## [GOAL OF THE EXERCISE]
Which lines in the data below contain the word "Figure"? Pull each of them out.

RECORDS SUPPLIED START

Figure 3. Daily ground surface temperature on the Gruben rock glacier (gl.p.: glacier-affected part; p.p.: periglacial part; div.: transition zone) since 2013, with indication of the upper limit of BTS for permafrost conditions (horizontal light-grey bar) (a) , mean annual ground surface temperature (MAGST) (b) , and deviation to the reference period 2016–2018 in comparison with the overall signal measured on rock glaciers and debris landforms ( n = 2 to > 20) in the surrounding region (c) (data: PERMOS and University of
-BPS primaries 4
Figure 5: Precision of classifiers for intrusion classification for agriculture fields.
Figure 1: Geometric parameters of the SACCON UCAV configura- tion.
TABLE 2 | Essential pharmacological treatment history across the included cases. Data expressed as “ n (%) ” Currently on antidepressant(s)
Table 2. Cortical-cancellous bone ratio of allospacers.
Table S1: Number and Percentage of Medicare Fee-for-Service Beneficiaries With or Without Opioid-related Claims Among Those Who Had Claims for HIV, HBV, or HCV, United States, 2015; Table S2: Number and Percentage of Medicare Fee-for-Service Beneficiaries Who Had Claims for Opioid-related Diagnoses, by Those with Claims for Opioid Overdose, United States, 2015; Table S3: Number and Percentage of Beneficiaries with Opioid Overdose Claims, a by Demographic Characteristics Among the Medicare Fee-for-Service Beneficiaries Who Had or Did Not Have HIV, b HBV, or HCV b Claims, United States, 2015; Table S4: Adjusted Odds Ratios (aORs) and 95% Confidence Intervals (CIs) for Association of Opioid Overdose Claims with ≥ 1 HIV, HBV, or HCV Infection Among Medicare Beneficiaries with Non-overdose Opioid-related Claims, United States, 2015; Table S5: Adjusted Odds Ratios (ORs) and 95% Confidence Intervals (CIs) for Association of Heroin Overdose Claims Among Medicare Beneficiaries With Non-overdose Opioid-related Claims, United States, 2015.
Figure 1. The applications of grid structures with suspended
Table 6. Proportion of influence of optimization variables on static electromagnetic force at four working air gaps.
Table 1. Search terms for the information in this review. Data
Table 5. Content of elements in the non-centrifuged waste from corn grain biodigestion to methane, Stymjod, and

RECORDS SUPPLIED END

## [RESULT]
Figure 3. Daily ground surface temperature on the Gruben rock glacier (gl.p.: glacier-affected part; p.p.: periglacial part; div.: transition zone) since 2013, with indication of the upper limit of BTS for permafrost conditions (horizontal light-grey bar) (a) , mean annual ground surface temperature (MAGST) (b) , and deviation to the reference period 2016–2018 in comparison with the overall signal measured on rock glaciers and debris landforms ( n = 2 to > 20) in the surrounding region (c) (data: PERMOS and University of
Figure 5: Precision of classifiers for intrusion classification for agriculture fields.
Figure 1: Geometric parameters of the SACCON UCAV configura- tion.
Figure 1. The applications of grid structures with suspended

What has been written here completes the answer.